Three-dimensional printing has a huge range of potential applications, from customized mass production of medicine, to food, to houses, to machinery. Technologies such as 3D printing are altering the face of manufacturing, making it leaner, cheaper and far more flexible than ever before to produce products. And, in the process, will reverse the offshoring trend.
A new report in The Economist calls the increasing digitization seen in manufacturing with technologies such as 3D printing the dawn of the “Third Industrial Revolution.” One of the most pronounced changes now being seen is a shift away from moving production to regions with low labor costs back to regions where markets reside. “Labor costs are growing less and less important,” The Economist notes: “a $499 first-generation iPad included only about $33 of manufacturing labor, of which the final assembly in China accounted for just $8.”
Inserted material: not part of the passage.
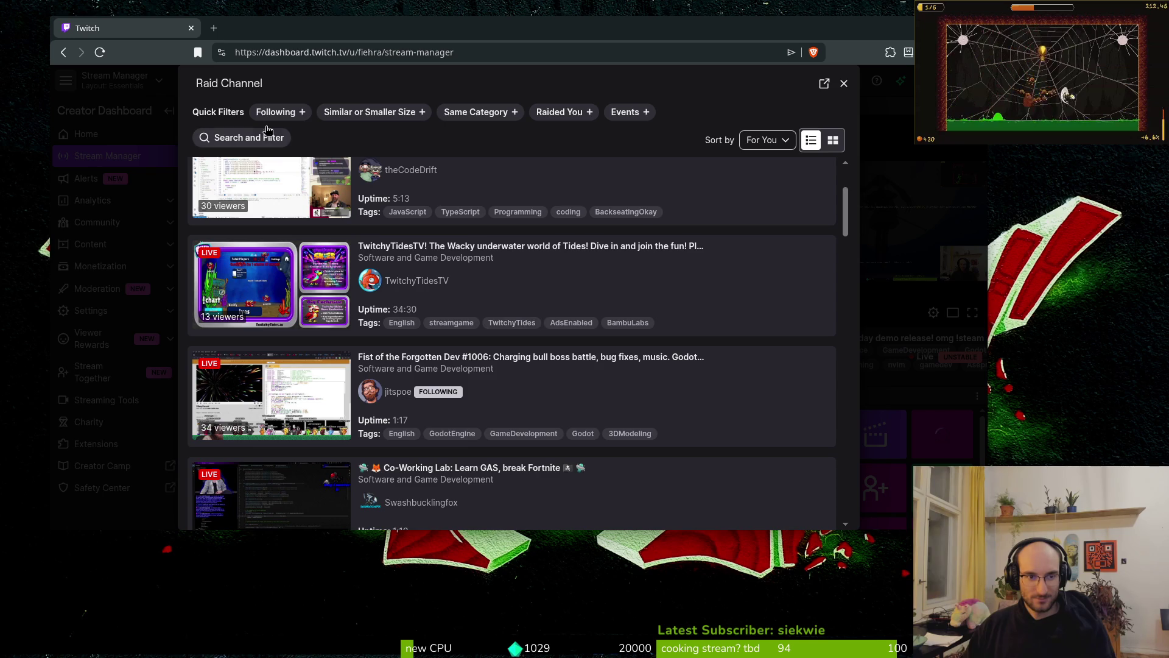
{"action": "left_click", "coordinate": [265, 110]}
In fact, the shift to localized production has already been underway — in a new survey of 106 executives at large US-based manufacturing companies, Boston Consulting Group (BCG) finds more than a third, 37 percent, plan to bring back production to the United States from China or are considering it.
BCG cites China’s rising labor costs — the inevitable and ironic result that a rising standard of living enables — as making manufacturing less cost-effective within that country. In the past, the next logical move would have been to relocate plants or contract for production in emerging regions with low labor rates. Interestingly, what’s happening this time around is the United States is seen as the next low-cost production region.
Not mentioned in the BCG release, but an important factor, is the rise of automation and digitization of production processes within US companies, thanks to information technology and lean methodologies. Emerging technologies, particularly 3D printing, also makes production at the source viable and cost-effective, and it’s likely that many companies and innovators will be embracing “desktop manufacturing” as a way to quickly and smartly assemble and mass produce their goods.
As The Economist describes it, 3D printing will change “the geography of supply chains,” since 3D printing can take place anytime, anywhere. Spare parts will no longer have to be ordered from some distant locale, they can be made on the spot. “The days when projects ground to a halt for want of a piece of kit, or when customers complained that they could no longer find spare parts for things they had bought, will one day seem quaint.”